* [DATA]:
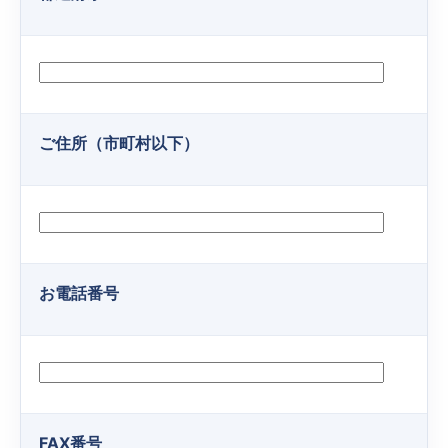
ご住所（市町村以下）
お電話番号
FAX番号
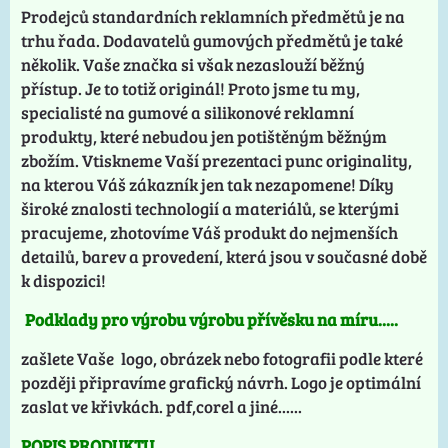
Prodejců standardních reklamních předmětů je na
trhu řada. Dodavatelů gumových předmětů je také
několik. Vaše značka si však nezaslouží běžný
přístup. Je to totiž originál! Proto jsme tu my,
specialisté na gumové a silikonové reklamní
produkty, které nebudou jen potištěným běžným
zbožím. Vtiskneme Vaší prezentaci punc originality,
na kterou Váš zákazník jen tak nezapomene! Díky
široké znalosti technologií a materiálů, se kterými
pracujeme, zhotovíme Váš produkt do nejmenších
detailů, barev a provedení, která jsou v současné době
k dispozici!
Podklady pro výrobu výrobu přívěsku na míru.....
zašlete Vaše logo, obrázek nebo fotografii podle které
později připravíme grafický návrh. Logo je optimální
zaslat ve křivkách. pdf,corel a jiné......
POPIS PRODUKTU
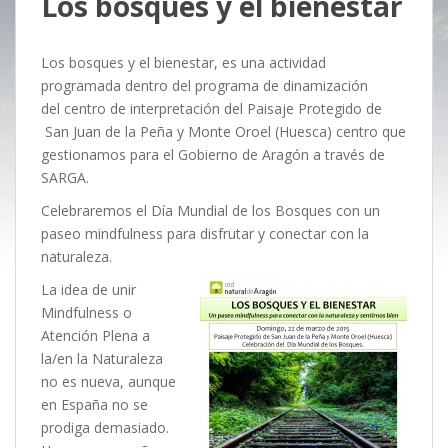
Los bosques y el bienestar
Los bosques y el bienestar, es una actividad
programada dentro del programa de dinamización
del centro de interpretación del Paisaje Protegido de
San Juan de la Peña y Monte Oroel (Huesca) centro que
gestionamos para el Gobierno de Aragón a través de
SARGA.
Celebraremos el Día Mundial de los Bosques con un
paseo mindfulness para disfrutar y conectar con la
naturaleza.
La idea de unir
Mindfulness o
Atención Plena a
la/en la Naturaleza
no es nueva, aunque
en España no se
prodiga demasiado.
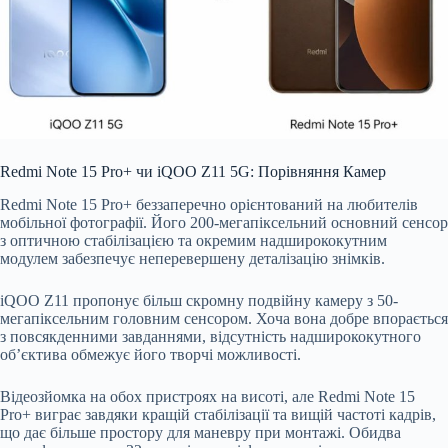
Redmi Note 15 Pro+ чи iQOO Z11 5G: Порівняння Камер
Redmi Note 15 Pro+ беззаперечно орієнтований на любителів
мобільної фотографії. Його 200-мегапіксельний основний сенсор
з оптичною стабілізацією та окремим надширококутним
модулем забезпечує неперевершену деталізацію знімків.
iQOO Z11 пропонує більш скромну подвійну камеру з 50-
мегапіксельним головним сенсором. Хоча вона добре впорається
з повсякденними завданнями, відсутність надширококутного
об’єктива обмежує його творчі можливості.
Відеозйомка на обох пристроях на висоті, але Redmi Note 15
Pro+ виграє завдяки кращій стабілізації та вищій частоті кадрів,
що дає більше простору для маневру при монтажі. Обидва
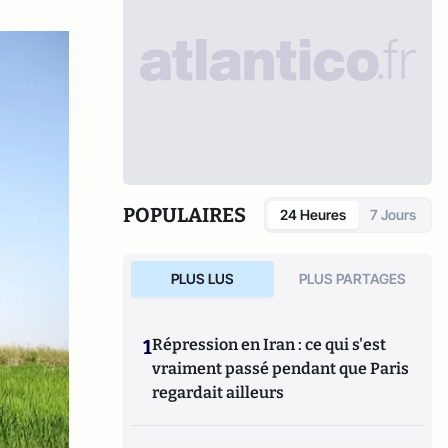
POPULAIRES
24 Heures
7 Jours
PLUS LUS
PLUS PARTAGES
1
Répression en Iran : ce qui s'est
vraiment passé pendant que Paris
regardait ailleurs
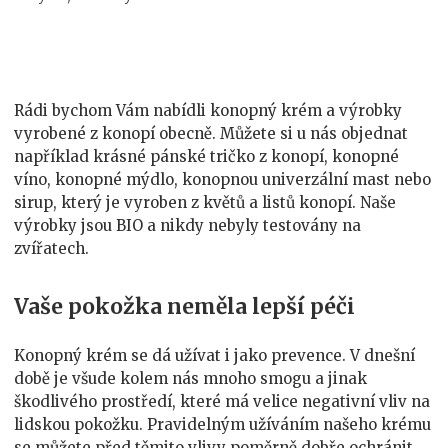
Konopný
krém
a
jiné
konopné
Rádi bychom Vám nabídli
konopný krém
a výrobky
výrobky
vyrobené z konopí obecně. Můžete si u nás objednat
například krásné pánské tričko z konopí, konopné
víno, konopné mýdlo, konopnou univerzální mast nebo
sirup, který je vyroben z květů a listů konopí. Naše
výrobky jsou BIO a nikdy nebyly testovány na
zvířatech.
Vaše pokožka neměla lepší péči
Konopný krém se dá užívat i jako prevence. V dnešní
době je všude kolem nás mnoho smogu a jinak
škodlivého prostředí, které má velice negativní vliv na
lidskou pokožku. Pravidelným užíváním našeho krému
se můžete před těmito vlivy poměrně dobře ochránit.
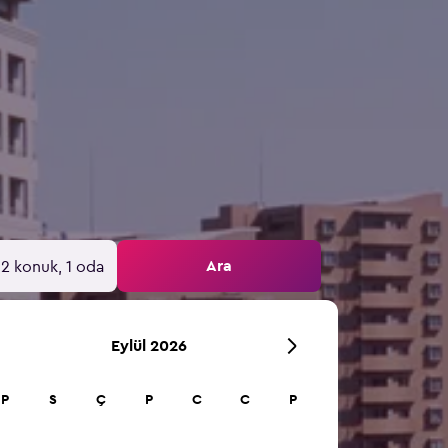
Ara
2 konuk, 1 oda
Eylül 2026
P
S
Ç
P
C
C
P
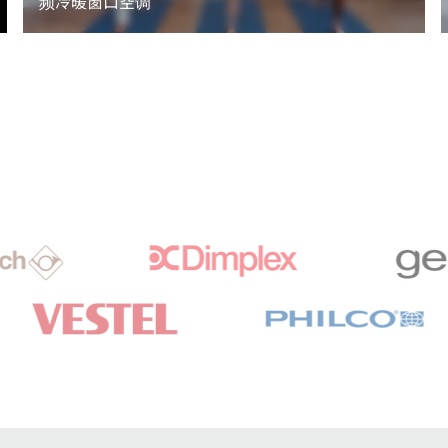
频冷暖窗口空调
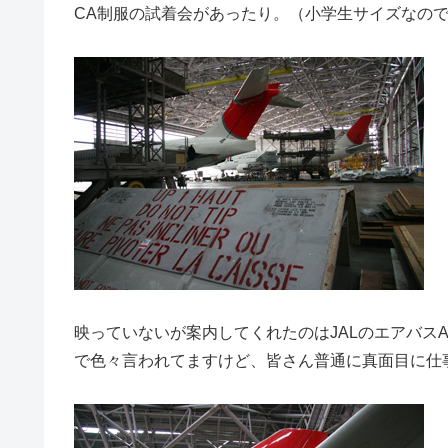
CA制服の試着会があったり。（小学生サイズなの
映っていないが案内してくれたのはJALのエアバスA
で色々言われてますけど、皆さん普通に真面目に仕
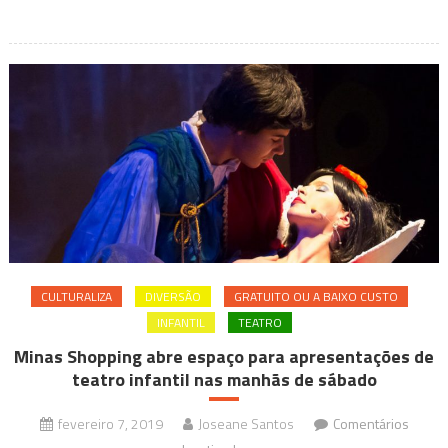
BH;
compre
um
ingresso
e
leve
dois!
CULTURALIZA
DIVERSÃO
GRATUITO OU A BAIXO CUSTO
INFANTIL
TEATRO
Minas Shopping abre espaço para apresentações de
teatro infantil nas manhãs de sábado
fevereiro 7, 2019
Joseane Santos
Comentários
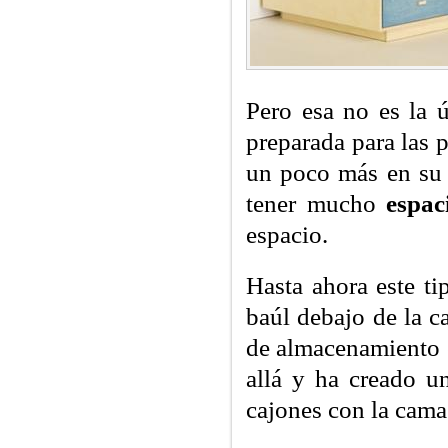
Pero esa no es la 
preparada para las 
un poco más en su 
tener mucho
espac
espacio.
Hasta ahora este ti
baúl debajo de la 
de almacenamiento e
allá y ha creado 
cajones con la cama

* [EXERCISE DIRECTIONS]: Line count for the word "para": please state how many lines of the records above contain it, and nothing else.

* [PROBLEM SOLUTION]: 4